(WHAT THE EXERCISE ASKS): In your copy, drop the images and return each record exactly as it stands.

(Page layout parsing data)
>>>>>

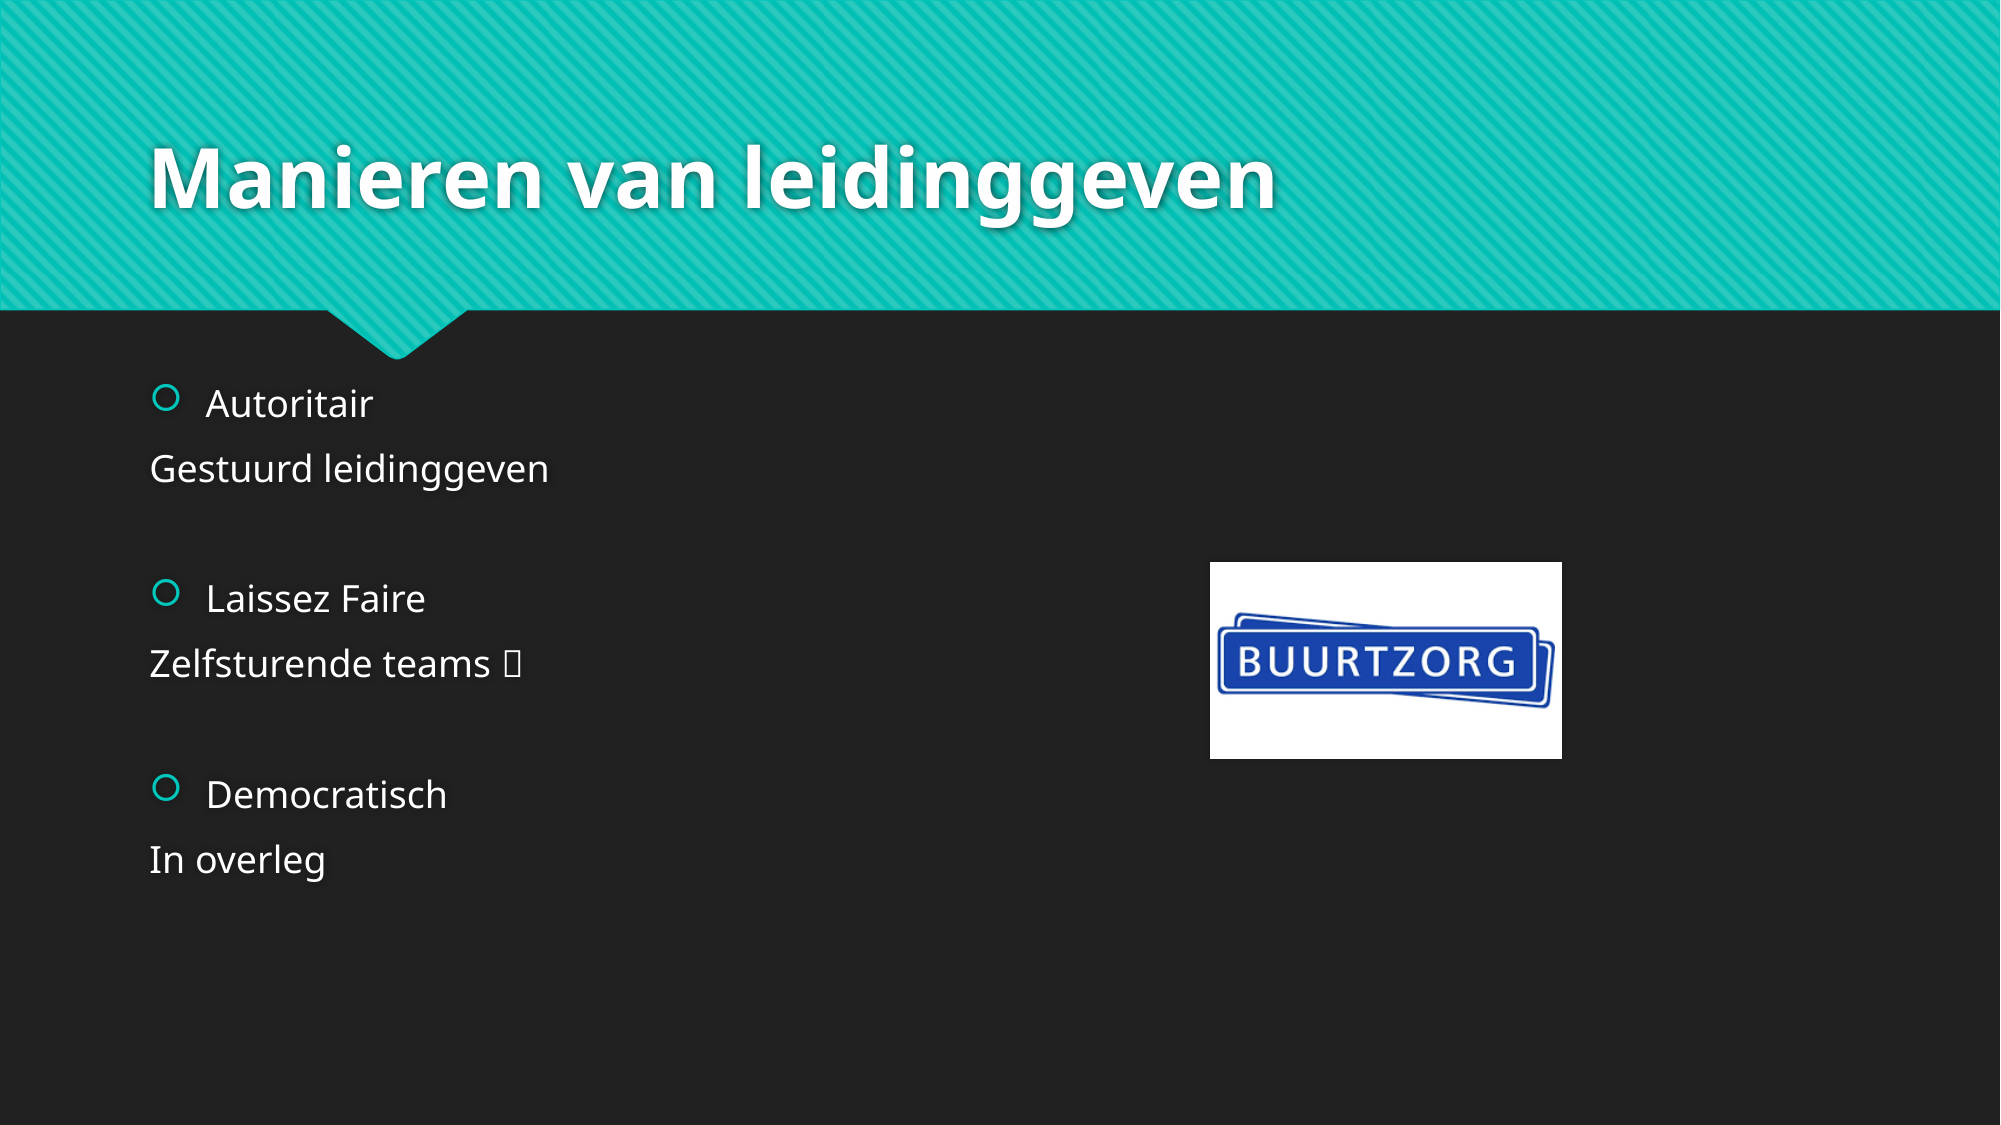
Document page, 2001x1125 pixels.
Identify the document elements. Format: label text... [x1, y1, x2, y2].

title Manieren van leidinggeven [132, 73, 1868, 233]
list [1210, 562, 1562, 759]
list Autoritair Gestuurd leidinggeven Laissez Faire Zelfsturende teams  Democratisch In overleg [134, 364, 1855, 962]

<<<<<

(RESPONSE AREA):
Document page, 2001x1125 pixels.
Identify the document elements. Format: label text... [x1, y1, x2, y2].

title Manieren van leidinggeven [132, 73, 1868, 233]
list [1210, 562, 1562, 759]
list Autoritair Gestuurd leidinggeven Laissez Faire Zelfsturende teams  Democratisch In overleg [134, 364, 1855, 962]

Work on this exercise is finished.